What is asked. Copy the items below word for word, starting at the line that contains "pose: elev=74.8 azim=114.8" and ending at the last line of the items.

Data supplied.
---------------
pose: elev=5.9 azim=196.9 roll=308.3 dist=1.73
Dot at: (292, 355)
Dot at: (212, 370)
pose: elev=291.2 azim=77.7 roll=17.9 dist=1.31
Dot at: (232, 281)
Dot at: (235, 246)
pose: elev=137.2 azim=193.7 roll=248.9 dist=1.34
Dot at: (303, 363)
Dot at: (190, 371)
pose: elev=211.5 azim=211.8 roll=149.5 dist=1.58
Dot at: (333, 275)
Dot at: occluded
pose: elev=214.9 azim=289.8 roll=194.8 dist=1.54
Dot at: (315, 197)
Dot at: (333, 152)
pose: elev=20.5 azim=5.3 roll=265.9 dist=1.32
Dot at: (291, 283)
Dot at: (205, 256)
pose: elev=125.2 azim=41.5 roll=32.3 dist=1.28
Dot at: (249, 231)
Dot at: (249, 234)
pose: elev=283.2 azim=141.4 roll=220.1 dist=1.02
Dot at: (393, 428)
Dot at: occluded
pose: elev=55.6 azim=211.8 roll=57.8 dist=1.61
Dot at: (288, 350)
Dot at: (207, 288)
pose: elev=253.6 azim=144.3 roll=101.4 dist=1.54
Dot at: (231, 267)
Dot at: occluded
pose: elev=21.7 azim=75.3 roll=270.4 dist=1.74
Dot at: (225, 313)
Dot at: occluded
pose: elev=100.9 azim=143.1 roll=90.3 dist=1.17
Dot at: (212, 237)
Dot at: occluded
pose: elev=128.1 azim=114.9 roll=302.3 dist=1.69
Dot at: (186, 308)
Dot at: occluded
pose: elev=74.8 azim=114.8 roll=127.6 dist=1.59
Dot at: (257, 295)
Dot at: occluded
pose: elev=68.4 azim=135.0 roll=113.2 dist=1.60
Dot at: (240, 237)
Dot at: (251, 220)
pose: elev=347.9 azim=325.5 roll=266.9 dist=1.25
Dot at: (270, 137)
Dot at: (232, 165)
---------------
Exercise solution.
pose: elev=74.8 azim=114.8 roll=127.6 dist=1.59
Dot at: (257, 295)
Dot at: occluded
pose: elev=68.4 azim=135.0 roll=113.2 dist=1.60
Dot at: (240, 237)
Dot at: (251, 220)
pose: elev=347.9 azim=325.5 roll=266.9 dist=1.25
Dot at: (270, 137)
Dot at: (232, 165)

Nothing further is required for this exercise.